Watch a video of the Danger Tree’s fabrication at Technical Services on the St. John’s campus below.

But Mr. Meaney says the Danger Tree is different.

“Most of the shapes we work with are engineered shapes. Rectangles. Triangles. Regular curves. You can write an equation to describe them. So, while we’re using a lot of the same tools, now we’re trying to produce something that’s more organic in nature.”

Referring to the replica’s historical significance, he says, “I hope it’s authentic enough to bring back a true memory of what these young Newfoundlanders experienced more than 100 years ago.”

Jason Stevens (B.Eng.’12, M.Eng.’13, MBA’20), manager of the mechanical division, took Mr. Whitty’s photograph and turned the two-dimensional image into a three-dimensional model using computer-aided design software.

The data is sent to one of the shop’s computer numerical control machines, where the material being used, a durable polyurethane foam, will be milled into these organic shapes.

Due to the Danger Tree’s height, it’s being built in sections. Chris Ryan (B.Sc.’08) and Simon Ernst are the primary machinists working on the replica. They’re stacking the pieces of the tree together one section at a time, using dowels for precision placement and a special epoxy for bonding.

Chris Ryan, a bearded technician wearing safety glasses on the top of his head and navy overalls with a Memorial University patch on the chest, stands in a workshop. Beside him, there’s a large, pink replica of one of the trunks of the Danger Tree. Industrial equipment, shelving, and tools are visible in the background, with containers of epoxy in the foreground.
Chris Ryan, a machinist at Technical Services, stands next to one of the milled trunks of the Danger Tree replica.
Photo: Rich Blenkinsopp

Mr. Ryan has an academic background in military history and has taken a particular interest in the Battle of Beaumont-Hamel.

“I’ve read about that story my whole life,” he said. “Knowing the significance, it makes me feel proud to be a part of it.”

Once the solid core is complete, it will be wrapped in fibreglass. And artists from The Rooms will paint the structure, bringing the final details of the tree to life.

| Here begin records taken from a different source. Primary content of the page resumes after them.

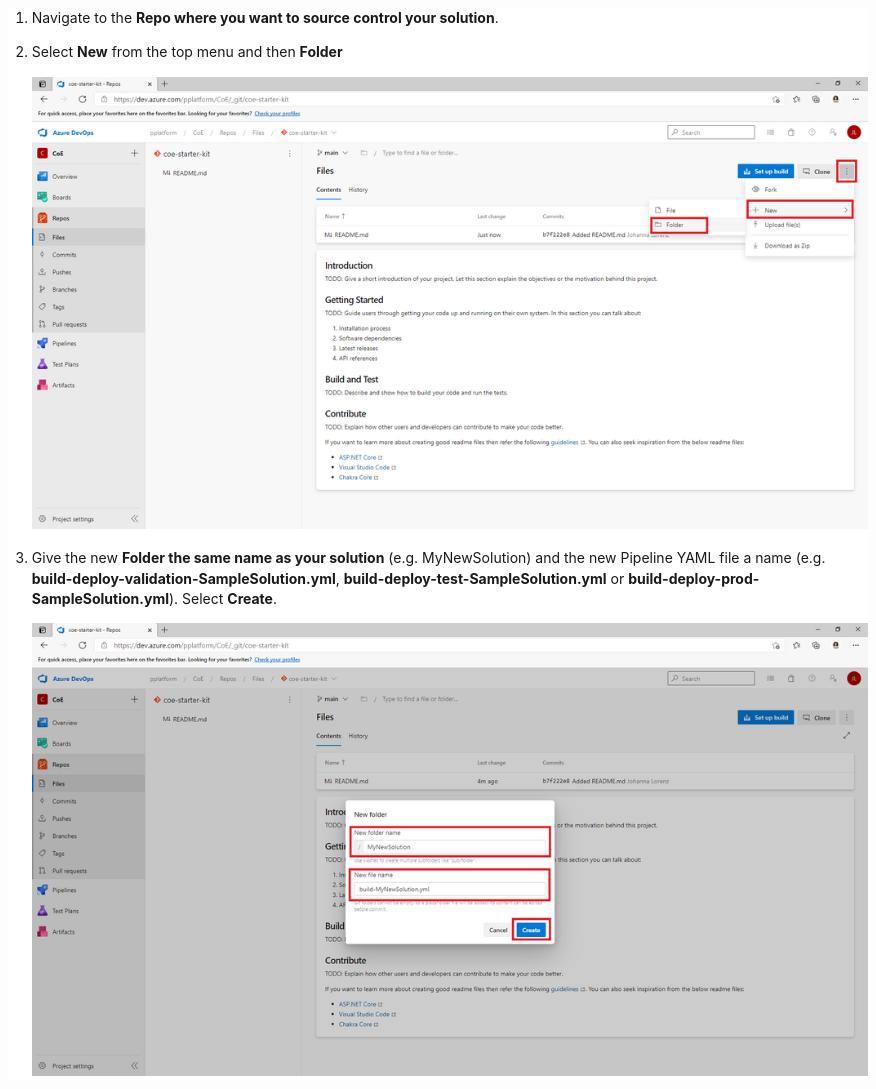 1. Navigate to the **Repo where you want to source control your solution**.
   
1. Select **New** from the top menu and then **Folder**
   
   ![image-20210408144230561](.attachments/GETTINGSTARTED/image-20210408144230561.png)
   
1. Give the new **Folder the same name as your solution** (e.g. MyNewSolution) and the new Pipeline YAML file a name (e.g. **build-deploy-validation-SampleSolution.yml**, **build-deploy-test-SampleSolution.yml** or **build-deploy-prod-SampleSolution.yml**). Select **Create**.

   ![image-20210408144634619](.attachments/GETTINGSTARTED/image-20210408144634619.png)
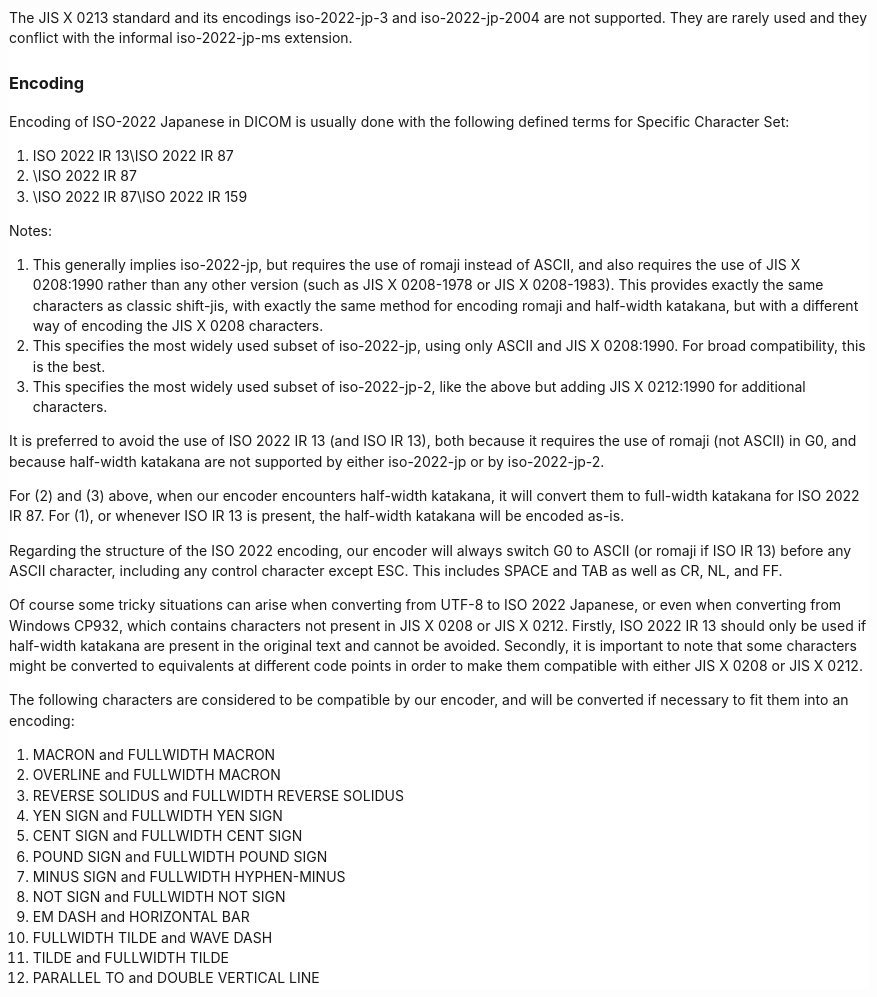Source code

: The JIS X 0213 standard and its encodings iso-2022-jp-3 and
iso-2022-jp-2004 are not supported.  They are rarely used and they
conflict with the informal iso-2022-jp-ms extension.

### Encoding

Encoding of ISO-2022 Japanese in DICOM is usually done with the following
defined terms for Specific Character Set:

1. ISO 2022 IR 13\ISO 2022 IR 87
2. \ISO 2022 IR 87
3. \ISO 2022 IR 87\ISO 2022 IR 159

Notes:

1. This generally implies iso-2022-jp, but requires the use of romaji instead
   of ASCII, and also requires the use of JIS X 0208:1990 rather than
   any other version (such as JIS X 0208-1978 or JIS X 0208-1983).  This
   provides exactly the same characters as classic shift-jis, with exactly
   the same method for encoding romaji and half-width katakana, but with a
   different way of encoding the JIS X 0208 characters.
2. This specifies the most widely used subset of iso-2022-jp, using only ASCII
   and JIS X 0208:1990.  For broad compatibility, this is the best.
3. This specifies the most widely used subset of iso-2022-jp-2, like the above
   but adding JIS X 0212:1990 for additional characters.

It is preferred to avoid the use of ISO 2022 IR 13 (and ISO IR 13),
both because it requires the use of romaji (not ASCII) in G0, and
because half-width katakana are not supported by either iso-2022-jp
or by iso-2022-jp-2.

For (2) and (3) above, when our encoder encounters half-width katakana,
it will convert them to full-width katakana for ISO 2022 IR 87. For (1),
or whenever ISO IR 13 is present, the half-width katakana will be
encoded as-is.

Regarding the structure of the ISO 2022 encoding, our encoder will always
switch G0 to ASCII (or romaji if ISO IR 13) before any ASCII character,
including any control character except ESC.  This includes SPACE and TAB
as well as CR, NL, and FF.

Of course some tricky situations can arise when converting from UTF-8
to ISO 2022 Japanese, or even when converting from Windows CP932, which
contains characters not present in JIS X 0208 or JIS X 0212.  Firstly,
ISO 2022 IR 13 should only be used if half-width katakana are present
in the original text and cannot be avoided.  Secondly, it is important
to note that some characters might be converted to equivalents at
different code points in order to make them compatible with either
JIS X 0208 or JIS X 0212.

The following characters are considered to be compatible by our encoder,
and will be converted if necessary to fit them into an encoding:

1. MACRON and FULLWIDTH MACRON
2. OVERLINE and FULLWIDTH MACRON
3. REVERSE SOLIDUS and FULLWIDTH REVERSE SOLIDUS
4. YEN SIGN and FULLWIDTH YEN SIGN
5. CENT SIGN and FULLWIDTH CENT SIGN
6. POUND SIGN and FULLWIDTH POUND SIGN
7. MINUS SIGN and FULLWIDTH HYPHEN-MINUS
8. NOT SIGN and FULLWIDTH NOT SIGN
9. EM DASH and HORIZONTAL BAR
10. FULLWIDTH TILDE and WAVE DASH
11. TILDE and FULLWIDTH TILDE
12. PARALLEL TO and DOUBLE VERTICAL LINE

The finished Danger Tree will be handed over to Veterans Affairs in May. The Canadian Armed Forces will then transport the monument across the Atlantic to the memorial at Beaumont-Hamel where it will be unveiled at a ceremony on June 30, 2026.

Simon Ernst, a technician wearing safety glasses, navy overalls, and black gloves, smooths a glossy epoxy across a large, pink foam board using a wide metal scraper. A clear container labeled “PPG” sits nearby on the worktable, and workshop equipment and cabinets are visible in the background.
Simon Ernst, a machinist at Technical Services, spreads a coat of epoxy as he prepares the layers of foam that will be milled into a section of the Danger Tree.
Photo: Rich Blenkinsopp

To see what they saw

When Gerald Whitty travelled to visit Beaumont-Hamel, he saw something of what his fellow soldiers had seen on that fateful day in 1916: a tree, decimated, but still standing.

What he couldn’t have known back then was that, by simply standing next to the Danger Tree when the shutter clicked and his photo was taken, he started a story that would take over a century to complete.

Mr. Whitty died in 1924 when he was struck by a speeding car. His photos, over 100 of them, were passed on to his family and kept safe. They found their way to The Rooms Provincial Archives Division, where the image of the Danger Tree was identified, and then that image made its way to the team at Memorial’s Technical Services.

And soon, we too will be able to stand at the memorial in Beaumont-Hamel and see the Danger Tree. We will be able to see something of what the regiment saw when they answered the call and marched out into no man’s land in the face of the greatest odds.